- _GOAL OF THE EXERCISE_
Write out the stretch of lines below that begins at the line with "notepad: none [345,322,455,349]" and ends at the line with "framed print: none [304,144,371,203]", including both, exactly as given and nothing more.

- _DATA TO PROCESS_
^^^^^^^^^^^^^^^^
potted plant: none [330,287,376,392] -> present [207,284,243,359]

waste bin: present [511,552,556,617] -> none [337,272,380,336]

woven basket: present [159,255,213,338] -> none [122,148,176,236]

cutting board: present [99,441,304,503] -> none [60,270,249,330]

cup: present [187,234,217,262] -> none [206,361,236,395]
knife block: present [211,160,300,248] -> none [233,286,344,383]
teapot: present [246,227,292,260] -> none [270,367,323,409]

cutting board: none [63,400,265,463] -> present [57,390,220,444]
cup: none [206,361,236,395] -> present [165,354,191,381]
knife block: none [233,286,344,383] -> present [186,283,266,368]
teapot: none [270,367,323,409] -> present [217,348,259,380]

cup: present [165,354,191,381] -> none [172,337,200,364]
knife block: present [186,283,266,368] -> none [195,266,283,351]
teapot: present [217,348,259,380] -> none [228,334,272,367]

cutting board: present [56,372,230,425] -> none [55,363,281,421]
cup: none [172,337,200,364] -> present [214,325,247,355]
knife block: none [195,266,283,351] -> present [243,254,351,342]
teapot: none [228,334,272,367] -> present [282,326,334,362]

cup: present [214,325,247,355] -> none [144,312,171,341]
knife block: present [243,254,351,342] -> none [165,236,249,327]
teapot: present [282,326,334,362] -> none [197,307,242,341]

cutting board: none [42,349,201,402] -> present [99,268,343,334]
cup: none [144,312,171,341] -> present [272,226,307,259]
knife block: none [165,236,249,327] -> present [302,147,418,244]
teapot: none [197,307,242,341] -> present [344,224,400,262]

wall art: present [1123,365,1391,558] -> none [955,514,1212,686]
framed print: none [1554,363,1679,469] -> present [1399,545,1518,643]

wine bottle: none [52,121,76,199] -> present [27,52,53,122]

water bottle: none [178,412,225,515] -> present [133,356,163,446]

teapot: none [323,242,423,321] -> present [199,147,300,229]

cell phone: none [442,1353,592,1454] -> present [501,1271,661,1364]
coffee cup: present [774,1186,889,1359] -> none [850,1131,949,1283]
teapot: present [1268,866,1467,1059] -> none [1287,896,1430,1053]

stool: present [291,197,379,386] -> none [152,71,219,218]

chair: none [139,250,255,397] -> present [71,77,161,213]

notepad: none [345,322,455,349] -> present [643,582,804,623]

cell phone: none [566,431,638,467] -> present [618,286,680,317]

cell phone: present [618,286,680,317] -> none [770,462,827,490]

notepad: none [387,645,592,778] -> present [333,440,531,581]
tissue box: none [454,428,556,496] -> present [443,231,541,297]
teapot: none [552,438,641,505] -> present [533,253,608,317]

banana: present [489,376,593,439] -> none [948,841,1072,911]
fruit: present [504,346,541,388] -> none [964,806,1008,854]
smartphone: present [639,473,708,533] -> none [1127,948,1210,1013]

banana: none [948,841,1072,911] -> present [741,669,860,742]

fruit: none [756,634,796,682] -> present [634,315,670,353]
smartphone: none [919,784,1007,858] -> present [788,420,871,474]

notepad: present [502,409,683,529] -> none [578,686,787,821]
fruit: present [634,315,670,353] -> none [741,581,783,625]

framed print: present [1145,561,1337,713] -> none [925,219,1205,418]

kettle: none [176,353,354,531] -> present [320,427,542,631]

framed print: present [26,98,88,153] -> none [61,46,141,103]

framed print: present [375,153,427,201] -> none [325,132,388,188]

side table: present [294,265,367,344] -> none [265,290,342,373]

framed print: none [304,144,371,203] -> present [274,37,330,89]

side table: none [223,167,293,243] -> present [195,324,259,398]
^^^^^^^^^^^^^^^^
- _RESPONSE BELOW_
notepad: none [345,322,455,349] -> present [643,582,804,623]

cell phone: none [566,431,638,467] -> present [618,286,680,317]

cell phone: present [618,286,680,317] -> none [770,462,827,490]

notepad: none [387,645,592,778] -> present [333,440,531,581]
tissue box: none [454,428,556,496] -> present [443,231,541,297]
teapot: none [552,438,641,505] -> present [533,253,608,317]

banana: present [489,376,593,439] -> none [948,841,1072,911]
fruit: present [504,346,541,388] -> none [964,806,1008,854]
smartphone: present [639,473,708,533] -> none [1127,948,1210,1013]

banana: none [948,841,1072,911] -> present [741,669,860,742]

fruit: none [756,634,796,682] -> present [634,315,670,353]
smartphone: none [919,784,1007,858] -> present [788,420,871,474]

notepad: present [502,409,683,529] -> none [578,686,787,821]
fruit: present [634,315,670,353] -> none [741,581,783,625]

framed print: present [1145,561,1337,713] -> none [925,219,1205,418]

kettle: none [176,353,354,531] -> present [320,427,542,631]

framed print: present [26,98,88,153] -> none [61,46,141,103]

framed print: present [375,153,427,201] -> none [325,132,388,188]

side table: present [294,265,367,344] -> none [265,290,342,373]

framed print: none [304,144,371,203] -> present [274,37,330,89]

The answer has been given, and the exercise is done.